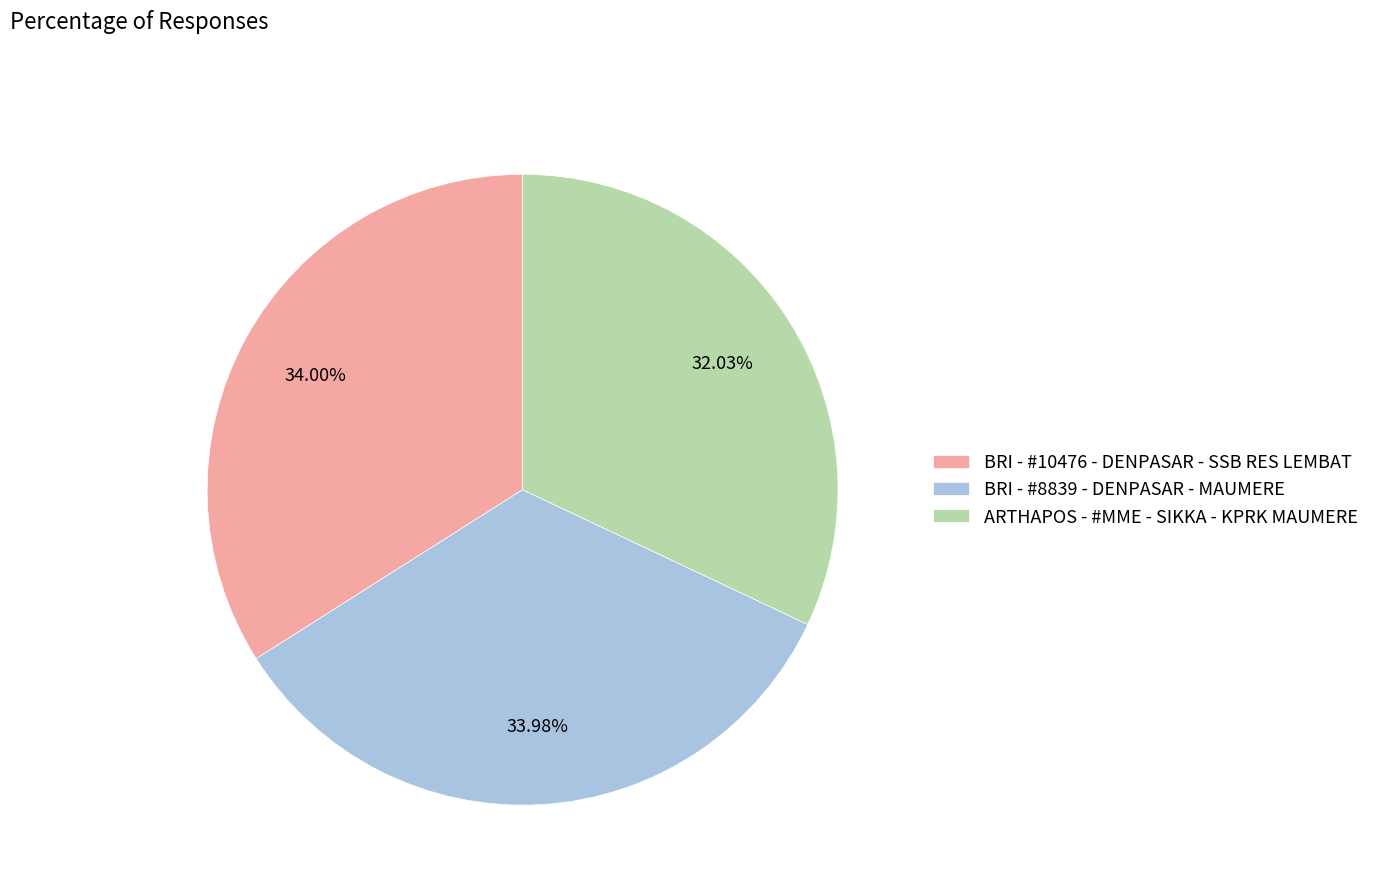

What percentage is the ARTHAPOS - #MME - SIKKA - KPRK MAUMERE slice, to the nearest percent?

32%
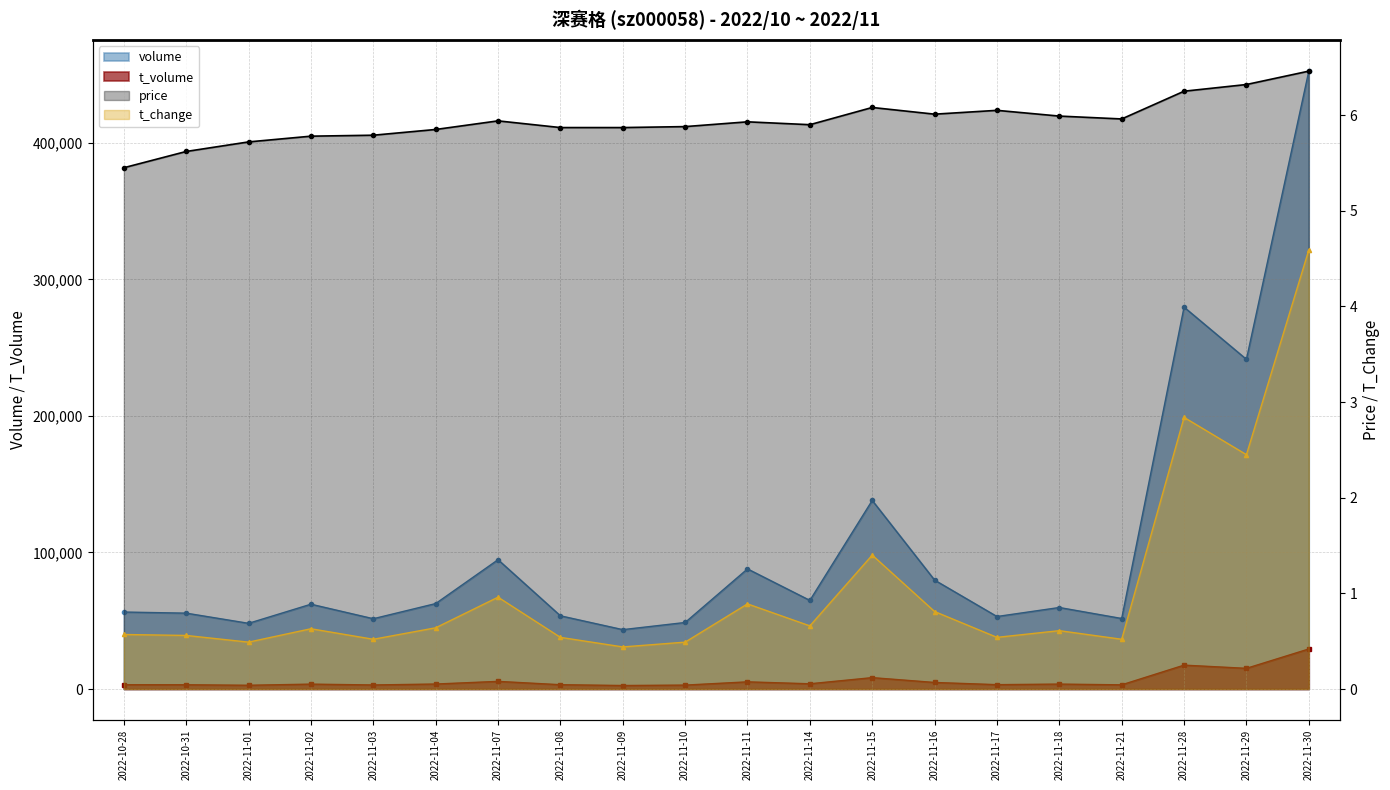

At which label does t_volume first exceed 3599?

2022-11-04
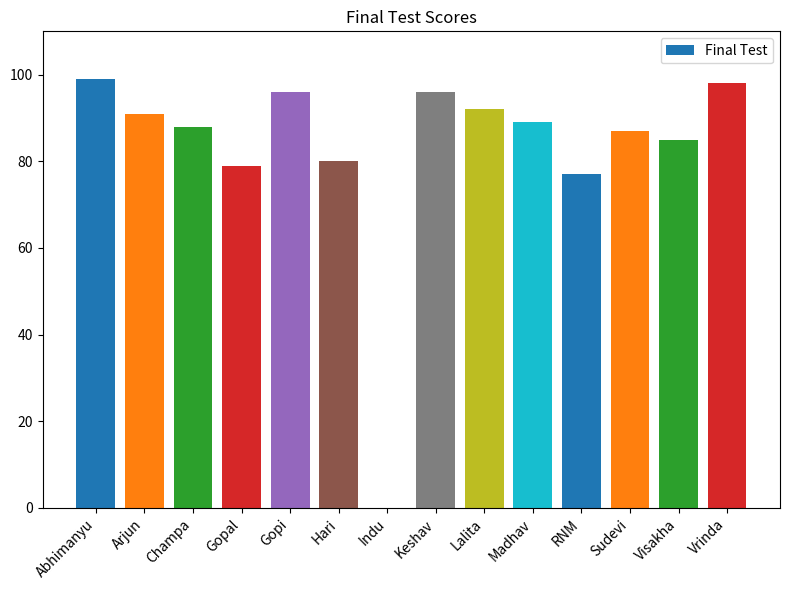

What is the sum of all values?

1157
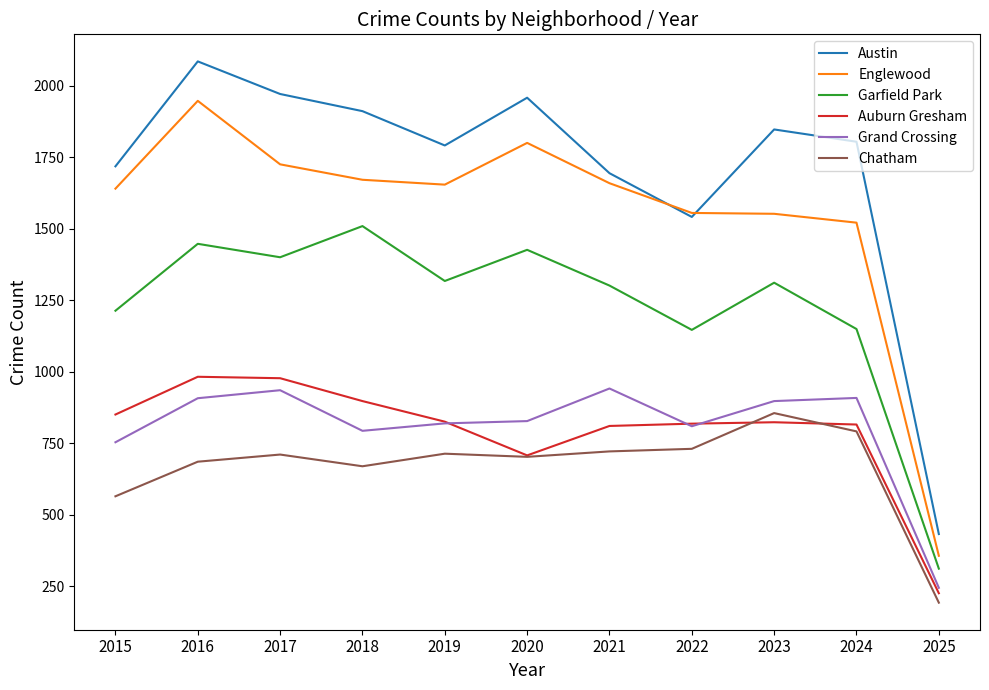

How many lines are shown in the chart?

6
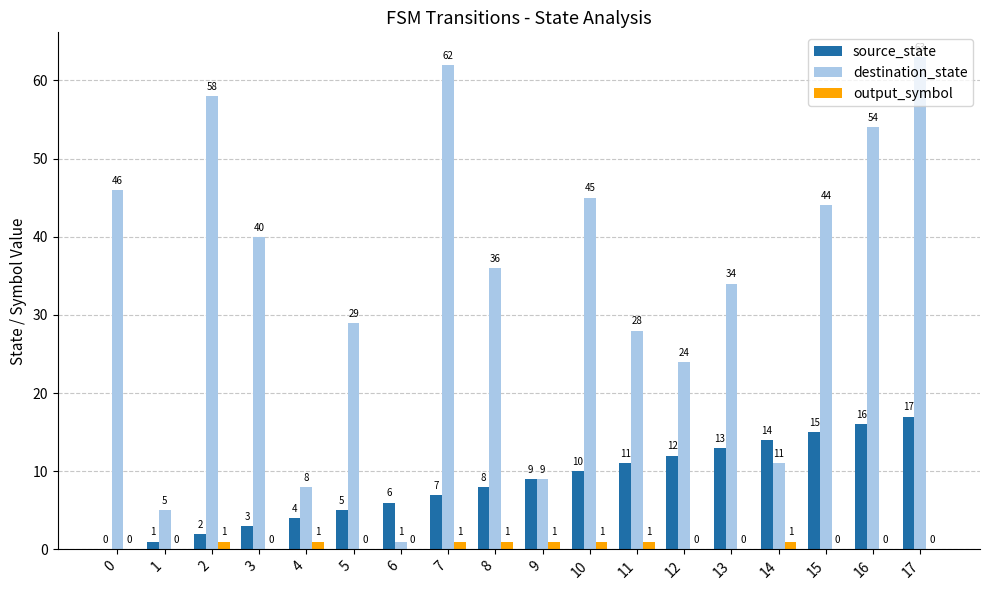

Reading left to right, what are all the values shown in this chart?

source_state: 0	1	2	3	4	5	6	7	8	9	10	11	12	13	14	15	16	17
destination_state: 46	5	58	40	8	29	1	62	36	9	45	28	24	34	11	44	54	63
output_symbol: 0	0	1	0	1	0	0	1	1	1	1	1	0	0	1	0	0	0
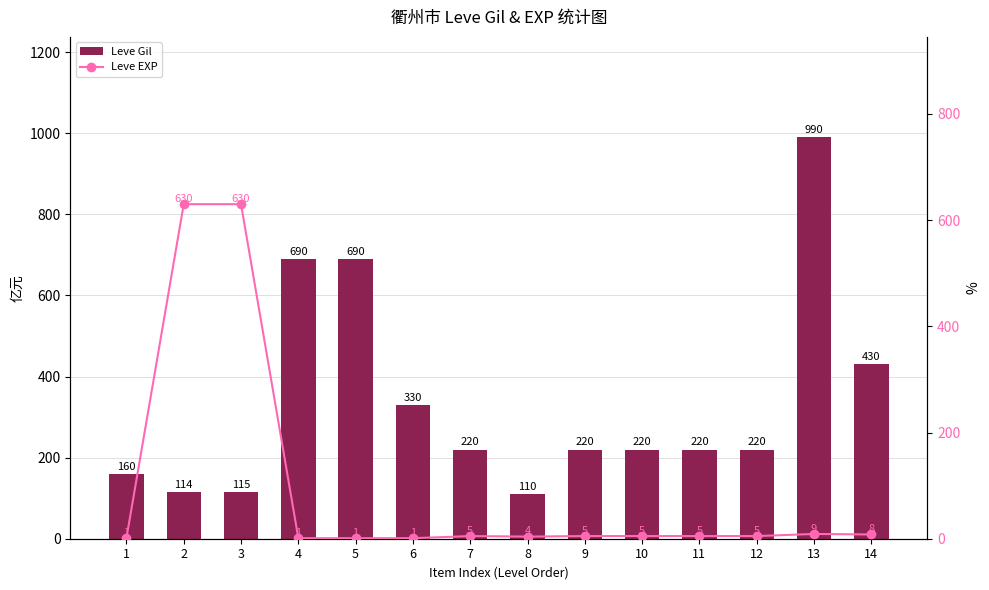

Which series has the largest range (max minus min)?

Leve Gil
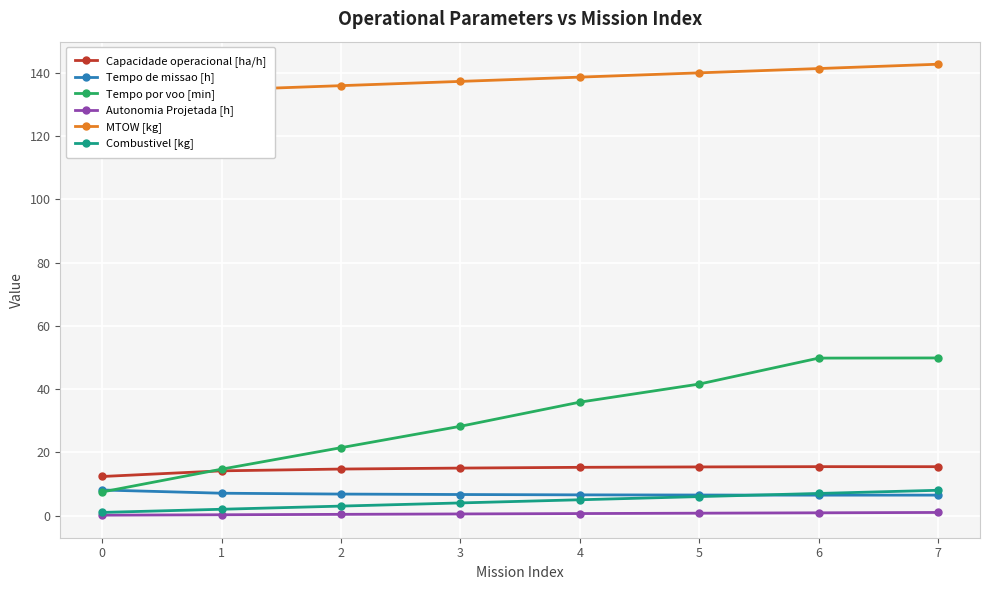

How many lines are shown in the chart?

6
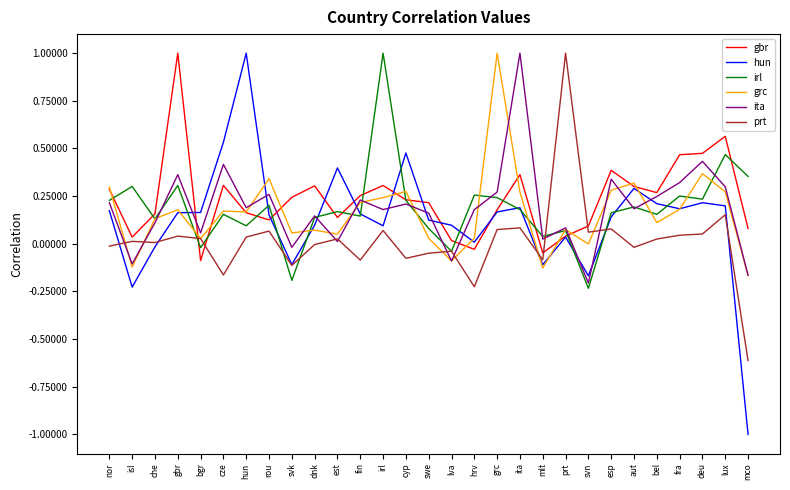

Which series has the largest range (max minus min)?

hun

#### Task instructions:
Print the whole listing above word for word, leaving out the pictures.

#### Your solution:
What percentage is the ARTHAPOS - #MME - SIKKA - KPRK MAUMERE slice, to the nearest percent?

32%

At which label does t_volume first exceed 3599?

2022-11-04

What is the sum of all values?

1157

How many lines are shown in the chart?

6

Reading left to right, what are all the values shown in this chart?

source_state: 0	1	2	3	4	5	6	7	8	9	10	11	12	13	14	15	16	17
destination_state: 46	5	58	40	8	29	1	62	36	9	45	28	24	34	11	44	54	63
output_symbol: 0	0	1	0	1	0	0	1	1	1	1	1	0	0	1	0	0	0

Which series has the largest range (max minus min)?

Leve Gil

How many lines are shown in the chart?

6

Which series has the largest range (max minus min)?

hun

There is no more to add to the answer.